Tasks and exercises |
[a] In the order denying the motion to dismiss, on what date did OALJ receive and docket Complainant's letter objecting to the Secretary's findings?
[b] Do these statements agree with the order denying the motion to dismiss? Answer yes or no for each, quoting the deciding words. (i) OSHA referred the matter to OALJ on October 16, 2003. (ii) The parties were given 60 days to file objections to the findings. (iii) Respondent filed its motion to dismiss on December 30, 2003.
[c] Carry on the order denying the motion to dismiss from the point where it stops.

Office of Administrative Law Judges 800 K Street, NW, Suite 400-N Washington, DC 20001-8002
Issue Date: 30 December 2003
CASE NO: 2004-SOX-8
In the Matter of:
WAYDE S. LERBS,
Complainant,
v.
BUCA DI BEPPO, INC.,
Respondent.
ORDER DENYING MOTION TO DISMISS
This proceeding arises under Section 806 of the Corporate and Criminal Fraud Accountability Act of 2002, Title VIII of the Sarbanes-Oxley Act, ("Sarbanes-Oxley" or "the Act"). On December 16, 2003, Buca di Beppo, Inc. ("Respondent") filed a motion to dismiss with prejudice the complaint filed by Wayde S. Lerbes ("Complainant") in this proceeding. Respondent asserts that Complainant failed to properly serve on it copies of the objections filed with the Office of Administrative Law Judges ("OALJ") which initiated this proceeding. Respondent further asserts that Complainant's failure to comply with the regulations requiring such service requires dismissal of his complaint. Respondent's motion will be denied for the reasons stated below.
Procedural History
This matter was referred for hearing to OALJ by the Occupational Safety & Health Administration ("OSHA") on October 16, 2003. Attached to the referral letter were copies of Complainant's original complaint, the Secretary's findings with respect to that complaint, and the first page of the final OSHA investigation report regarding the complaint. The letter notifying Complainant of the Secretary's findings, also dated October 16, 2003, informed the parties, inter alia, that:
Complainant and Respondent have 30 days from receipt of these Findings to file objections and request a hearing on the record, or they will become final and not subject to court review. Objections must be filed with the Chief Administrative Law Judge, U.S. Department of Labor, 800 K Street NW Suite 400, Washington, D.C. 20001, with this office, and with the Regional Administrator, U.S. Department of Labor – OSHA, 230 S. Dearborn St. 32nd Floor, Chicago, IL 60604.
Letter of Timothy L. Kobernat, Area Director, Occupational Safety & Health Administration dated October 16, 2003 at 2-3.
Complainant's letter objecting to the Secretary's findings was received and docketed by OALJ on November 21, 2003. The letter was dated November 13, 2003 and, pursuant to Area Director Kobernat's instructions, was sent to the Chief Administrative Law Judge of OALJ, the Regional Administrator of OSHA in Chicago, Illinois, and the OSHA Office in Eau Claire, Wisconsin.

Plain-text document sources
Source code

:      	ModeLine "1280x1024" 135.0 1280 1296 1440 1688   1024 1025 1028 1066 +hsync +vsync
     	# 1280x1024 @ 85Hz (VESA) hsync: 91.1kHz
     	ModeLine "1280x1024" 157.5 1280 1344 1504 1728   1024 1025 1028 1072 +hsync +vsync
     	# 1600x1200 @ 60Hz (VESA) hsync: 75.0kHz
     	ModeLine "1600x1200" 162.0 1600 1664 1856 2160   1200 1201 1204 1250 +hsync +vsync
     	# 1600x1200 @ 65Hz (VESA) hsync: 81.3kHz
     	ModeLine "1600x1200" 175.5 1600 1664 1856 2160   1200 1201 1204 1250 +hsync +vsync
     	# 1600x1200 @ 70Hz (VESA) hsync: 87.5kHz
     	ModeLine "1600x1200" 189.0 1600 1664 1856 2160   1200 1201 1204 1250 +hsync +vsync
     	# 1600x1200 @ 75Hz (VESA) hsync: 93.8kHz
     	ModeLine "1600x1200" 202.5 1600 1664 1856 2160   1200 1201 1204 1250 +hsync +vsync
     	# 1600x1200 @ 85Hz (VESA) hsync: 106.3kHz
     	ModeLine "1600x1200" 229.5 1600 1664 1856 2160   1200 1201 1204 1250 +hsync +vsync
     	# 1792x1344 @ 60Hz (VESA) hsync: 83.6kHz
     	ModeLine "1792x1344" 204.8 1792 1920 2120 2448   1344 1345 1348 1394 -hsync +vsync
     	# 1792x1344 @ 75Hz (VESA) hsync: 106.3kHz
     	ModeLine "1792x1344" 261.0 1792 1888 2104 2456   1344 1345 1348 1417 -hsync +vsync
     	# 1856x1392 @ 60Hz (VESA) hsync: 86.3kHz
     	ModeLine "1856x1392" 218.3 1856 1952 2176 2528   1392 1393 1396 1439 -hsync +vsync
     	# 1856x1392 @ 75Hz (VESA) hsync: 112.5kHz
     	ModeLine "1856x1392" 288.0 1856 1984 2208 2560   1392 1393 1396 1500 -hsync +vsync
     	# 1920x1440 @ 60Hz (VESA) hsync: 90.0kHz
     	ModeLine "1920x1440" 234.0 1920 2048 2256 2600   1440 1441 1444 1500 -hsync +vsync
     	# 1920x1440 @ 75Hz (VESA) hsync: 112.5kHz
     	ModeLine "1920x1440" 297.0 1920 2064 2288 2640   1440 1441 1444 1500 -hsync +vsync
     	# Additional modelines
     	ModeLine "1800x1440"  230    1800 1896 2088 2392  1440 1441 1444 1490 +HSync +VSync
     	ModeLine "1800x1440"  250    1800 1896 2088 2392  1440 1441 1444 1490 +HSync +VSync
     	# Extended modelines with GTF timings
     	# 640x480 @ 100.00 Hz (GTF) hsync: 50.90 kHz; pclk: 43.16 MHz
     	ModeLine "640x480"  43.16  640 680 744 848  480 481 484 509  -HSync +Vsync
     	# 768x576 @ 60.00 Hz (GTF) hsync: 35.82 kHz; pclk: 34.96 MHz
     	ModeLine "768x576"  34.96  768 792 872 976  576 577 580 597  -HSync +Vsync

Exercise answers |
[a] November 21, 2003.

[b]
(i) Yes: "This matter was referred for hearing to OALJ by the Occupational Safety & Health Administration ("OSHA") on October 16, 2003."
(ii) No: "Complainant and Respondent have 30 days from receipt of these Findings to file objections and request a hearing on the record"
(iii) No: "On December 16, 2003, Buca di Beppo, Inc. ("Respondent") filed a motion to dismiss with prejudice"

[c]
On November 27, 2003, a member of my staff contacted the parties in this case to discuss scheduling a formal hearing. The parties agreed that the hearing should be set in Minneapolis, Minnesota and that a hearing should be scheduled sometime in March or April 2004. Respondent also noted at that time that it had not previously received a copy of Complainant's November 13, 2003 objections and request for hearing.
[Page 2]
On December 1, 2003, a copy of Complainant's November 13, 2003 letter was sent to Respondent via facsimile by a member of my staff.
On December 3, 2003, I issued a notice of docketing and order temporarily staying these proceedings. The parties were instructed to notify me in writing within fifteen days of the order of their availability for specific hearing dates, the anticipated length of the hearing, and the amount of time needed to conduct discovery.
On December 16, 2003, Respondent filed a motion to dismiss this case based on Complainant's failure to serve on it a copy of the objections and request for formal hearing filed with OALJ.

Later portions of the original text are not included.